DATA SUPPLIED -
● ● ● ●

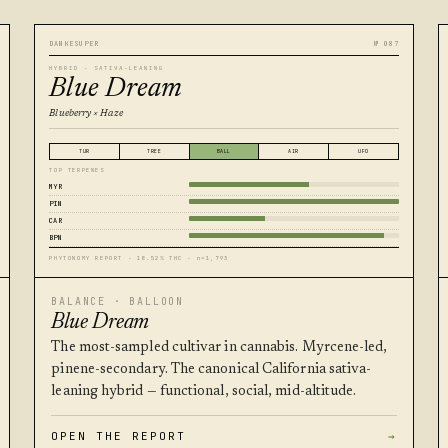
DANKESUPER
№ 087
HYBRID · SATIVA-LEANING
Blue Dream
Blueberry × Haze
TUR
TREE
BALL
AIR
UFO
TOP TERPENES
MYR
PIN
CAR
BPN
PHYTONOMY REPORT · 18.52% THC · n=1,793
BALANCE · BALLOON
Blue Dream
The most-sampled cultivar in cannabis. Myrcene-led,
pinene-secondary. The canonical California sativa-
leaning hybrid — functional, social, mid-altitude.
OPEN THE REPORT
→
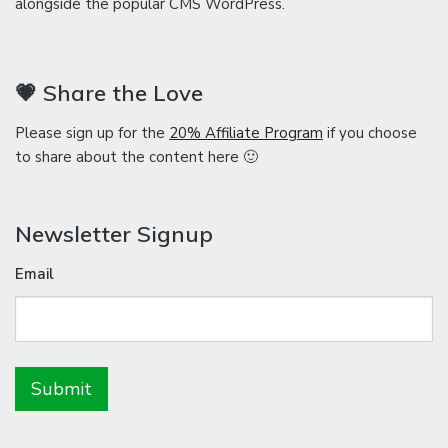
alongside the popular CMS WordPress.
💗 Share the Love
Please sign up for the
20% Affiliate Program
if you choose
to share about the content here 🙂
Newsletter Signup
Email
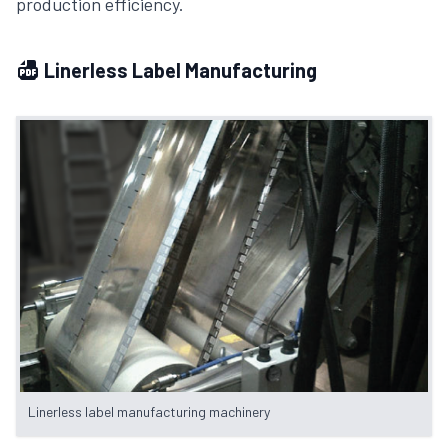
production efficiency.
Linerless Label Manufacturing
Linerless label manufacturing machinery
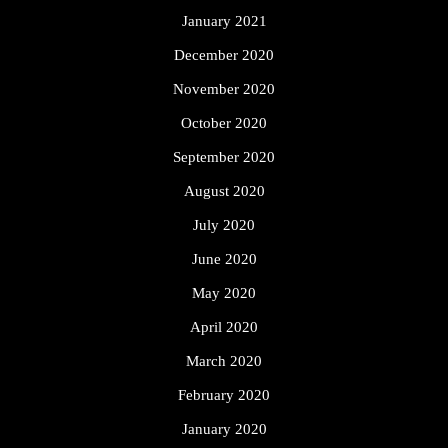
January 2021
December 2020
November 2020
October 2020
September 2020
August 2020
July 2020
June 2020
May 2020
April 2020
March 2020
February 2020
January 2020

● ● ● ●

Whenever the string "REPORT" turns up in a line above, copy that line out.

PHYTONOMY REPORT · 18.52% THC · n=1,793
OPEN THE REPORT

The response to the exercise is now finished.